We have been, I think, living through a time—the first time—in which the specific support of political candidates has fractured, actually fractured, families. People who have been dear friends from childhood no longer even speak to each other. And yet, many of us claim to belong to religions that teach peace, love and an obligation to pursue them above all else. In Christianity, Christ Jesus is hailed ’The Prince of Peace.” However, it can remain woefully hard to find. Or difficult to even pursue.

Sometimes, it helps to listen to what others have experienced as they have struggled, yet steadfastly pursued peace.

Mahatma Gandhi, as he struggled against the caste system and the colonialism of India with its denigration of the dignity of his fellow citizens, said, “Each one has to find his peace from within. And peace to be real must be unaffected by outside circumstances.”

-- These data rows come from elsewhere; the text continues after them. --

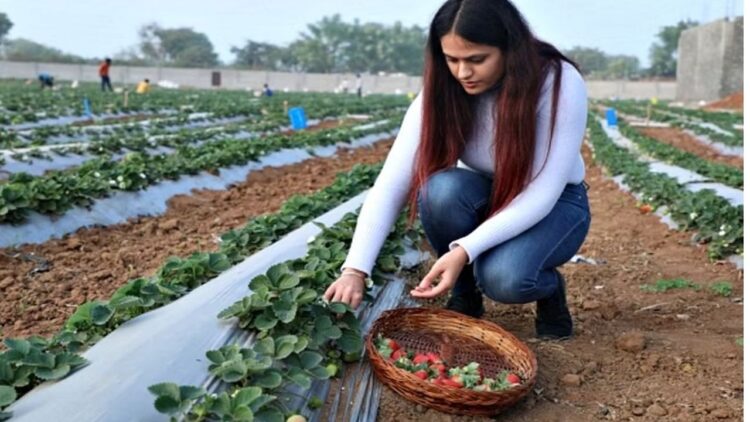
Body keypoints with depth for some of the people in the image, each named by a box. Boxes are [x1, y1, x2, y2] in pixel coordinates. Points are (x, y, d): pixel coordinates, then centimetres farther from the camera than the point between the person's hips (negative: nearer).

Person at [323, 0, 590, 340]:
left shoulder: (559, 83, -28)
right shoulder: (441, 92, -21)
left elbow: (542, 194, -29)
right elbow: (389, 186, -26)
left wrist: (466, 249, -41)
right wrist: (355, 269, -37)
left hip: (553, 204, -3)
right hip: (487, 199, 3)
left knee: (504, 279, -34)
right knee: (441, 190, -32)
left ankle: (549, 288, 4)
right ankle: (465, 293, -4)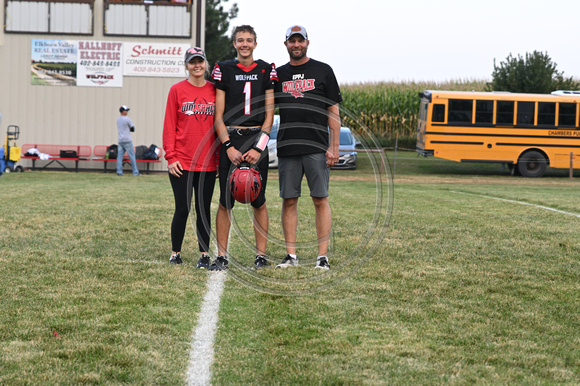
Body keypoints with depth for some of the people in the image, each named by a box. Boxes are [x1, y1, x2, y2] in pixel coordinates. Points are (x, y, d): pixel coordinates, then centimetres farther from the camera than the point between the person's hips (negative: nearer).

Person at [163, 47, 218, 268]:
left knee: (204, 209, 6)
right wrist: (171, 156, -7)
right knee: (182, 209, -1)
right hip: (181, 162, -2)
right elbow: (169, 126, 0)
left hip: (208, 162, 2)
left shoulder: (215, 91, 8)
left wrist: (220, 154, 5)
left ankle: (204, 255, 13)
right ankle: (175, 254, 13)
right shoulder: (177, 90, 1)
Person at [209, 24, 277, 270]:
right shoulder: (224, 70, 5)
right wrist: (229, 147, -8)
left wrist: (258, 147, -7)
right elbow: (218, 116, 3)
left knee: (258, 202, 4)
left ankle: (261, 254, 12)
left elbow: (269, 114, 4)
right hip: (229, 139, 0)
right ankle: (221, 256, 6)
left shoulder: (266, 71, 7)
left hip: (257, 140, 1)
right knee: (225, 202, 0)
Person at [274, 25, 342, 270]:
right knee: (289, 201, 4)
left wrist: (334, 148, -6)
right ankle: (291, 255, 10)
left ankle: (323, 256, -1)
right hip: (287, 149, 3)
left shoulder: (323, 71, 5)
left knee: (321, 200, -3)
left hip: (316, 148, -3)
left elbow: (333, 112, 2)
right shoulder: (279, 74, 13)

Eleanor Roosevelt, the revered first lady and humanitarian for human rights, gave the feeling of rolling up her sleeves and cutting away the warm fuzzies by stating, “It isn’t enough to talk about peace. One must believe in it. And it isn’t enough to believe in it. One must work at it.”

Ronald Reagan, who came head to head with the Soviet Union, declaring that it “runs against the tide of history by denying human freedom and human dignity to its citizens,” also remarked, “Peace is not the absence of conflict, it is the ability to handle conflict by peaceful means.”

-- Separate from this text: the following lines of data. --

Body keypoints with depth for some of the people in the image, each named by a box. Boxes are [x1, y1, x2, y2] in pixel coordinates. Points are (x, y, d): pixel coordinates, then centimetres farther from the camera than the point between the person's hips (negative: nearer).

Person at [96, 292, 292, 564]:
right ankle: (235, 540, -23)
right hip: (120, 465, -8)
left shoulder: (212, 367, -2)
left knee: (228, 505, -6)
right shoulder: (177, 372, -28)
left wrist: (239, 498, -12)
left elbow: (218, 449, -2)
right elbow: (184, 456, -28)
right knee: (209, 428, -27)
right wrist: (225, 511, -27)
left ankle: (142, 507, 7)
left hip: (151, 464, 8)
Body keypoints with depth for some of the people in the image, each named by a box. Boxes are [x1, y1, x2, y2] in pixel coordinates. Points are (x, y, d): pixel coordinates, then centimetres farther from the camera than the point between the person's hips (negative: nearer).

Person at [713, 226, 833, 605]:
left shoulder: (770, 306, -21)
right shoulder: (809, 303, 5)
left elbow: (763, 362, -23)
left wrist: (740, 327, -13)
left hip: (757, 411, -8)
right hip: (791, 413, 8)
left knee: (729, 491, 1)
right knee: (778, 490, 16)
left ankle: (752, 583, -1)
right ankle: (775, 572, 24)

John Lewis, and those who were marching with him in 1965, peacefully demonstrating for the right to vote—the very right that millions of us have never thought twice about having the right to do—that peace was assaulted as Lewis and countless other marchers were brutally beaten as they crossed the Edmund Pettus bridge. Undeterred, his words still ring true: “Not one of us can rest, be happy, be at home, be at peace with ourselves, until we end hatred and division.”

Both political parties picked up seats they are grateful for following election night.

But I am most grateful for the peace “that passes all understanding.”